After teaching in Milwaukee Public Schools for 20 years — and the forensics thematic unit in eighth grade for several years — Angela Robinson said this is her first year launching the course for high school. The summer class is taught from 8 a.m. to 1 p.m. weekdays throughout the summer. The first session ran from June 6-22; the second is June 26-July 27.

“It’s all about pulling text evidence and using clues and learning how to analyze data based on only facts,” Robinson said.

She said she began teaching forensics in her own classroom because of her love for mystery, crime — and the TV show "Criminal Minds."

“I love 'Criminal minds'; I love the ‘who done it?’ mystery,” Robinson said. “Watching it … that's my second career.”

Robinson was a special education teacher with MPS for about 15 years, before she became a school support teacher, supporting both regular and special education teachers in grades kindergarten through eight, and is currently the district science coach. This is the first time she is applying her forensics curriculum to the high school level, and it's the first time the class is being offered specifically as a summer course.

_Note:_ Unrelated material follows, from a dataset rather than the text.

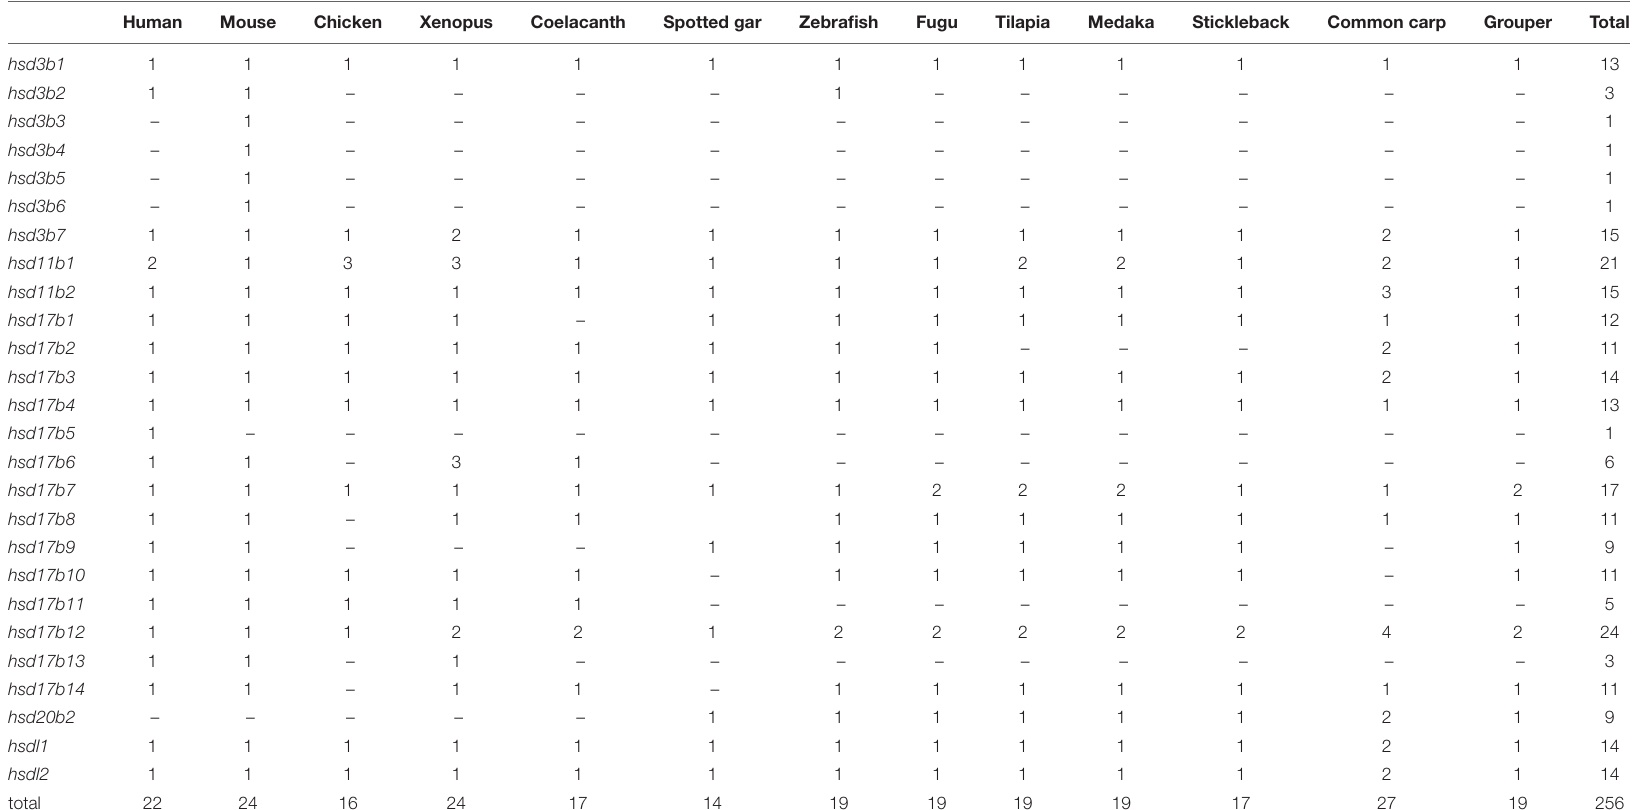
TABLE 1 | Number variation of β -hsd genes in the orange-spotted grouper and the other surveyed animals. Human Mouse Chicken Xenopus Coelacanth Spotted gar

She said it’s a fun way to teach DNA and forensic science, while also bringing her own interests to the classroom.

The class, with five students, had just finished learning about forensic entomology, the study of insects associated with crime, and doing a fingerprinting lab to gather DNA. After that, Robinson said, she wanted to give them a hands-on approach to solving a fictional scenario she made up herself.

The basic storyline: One person was found dead, and another in critical condition, after a recent stabbing at a neighborhood park. The second victim later died.

The students ventured across the school to find suspects — any teachers, faculty, administrators — that fit evidence they had gathered from the crime.

“We’re going to start with your right hand. Now place your right thumb firmly in the middle,” one student said, trying to get fingerprints from one of the administrators. “Hold it for a few seconds, now take it off.”

They then moved on to the interrogation process.

"What were you doing last week? Do you have any experience in the medical field? Any sickness in the family?" asked Breonnah Vann, a 10th-grade student.

"You seem a little nervous," she told one of her teachers. "Why is that?"

Van said she decided to take the class because of aspirations to become a lawyer or a coroner in the future.

“Criminal cases are something I find very interesting,” Van said. “I like the idea of being able to understand how and why a crime was committed, when it took place and I like to analyze and see what made people do it, like how it was done and stuff like that.”

Van said her favorite part about the class is getting to insert herself in the scenarios and getting to experience what other kids probably don't typically get to in school.

“It's like a once-in-a-lifetime kind of opportunity, being able to study criminology and how to determine what the victim has suffered from and what a murderer has been through that would allow them to not feel empathy towards their victims while also still feeling remorse,” Van said. “So it's kind of contradicting, but I find it very interesting.”

Van and her group used their knowledge of past lessons to determine their suspects.

"I can determine, based off their body language, what (the suspects) might have in common with the scenario, and the identity of the early warning signs of serial killers is anti-social behavior, arson, playing with fire, torturing small animals," Van said. "That's really a big one with serial killers because if you lack that empathy for a creature or animal then you might develop even less of empathy for others."

The students also measured footprints, compared work schedules and compared fingerprints to those found at the scene. They found Robinson and the math teacher guilty.

"They did it based off of the timing of the murders and fingerprint analysis," Robinson said.

Here's what the students found: A hitman was hired to kill the rich businessman by a competing company, and the young female victim was killed by a heartbroken housewife because her husband cheated on her with the woman. The businessman's murder was not personal and there was no remorse, according to the forensic evidence at the scene. The killer did not care about the body or want it found.

The female victim's murder presented as frenzied and personal, and appeared there was some remorse on the part of the killer, who later returned to put a blanket over the body.

"They matched both the math teacher's and my fingerprints to the scene. The line of questioning was intense and very personal," Robinson said. "(Van) dragged out actual real emotions with her questions. While she questioned us, Finn Brauneller (classmate) was watching for physical and visceral reactions from us and Sophia Hook (another classmate) was taking notes. It was phenomenal."

Robinson said everyone stayed for an additional 30 minutes after class to debrief.

Throughout the rest of the course, the class will continue taking a hands-on approach to solving their own classroom mysteries.

"I'm really excited about that. It seems like a big accomplishment," Van said.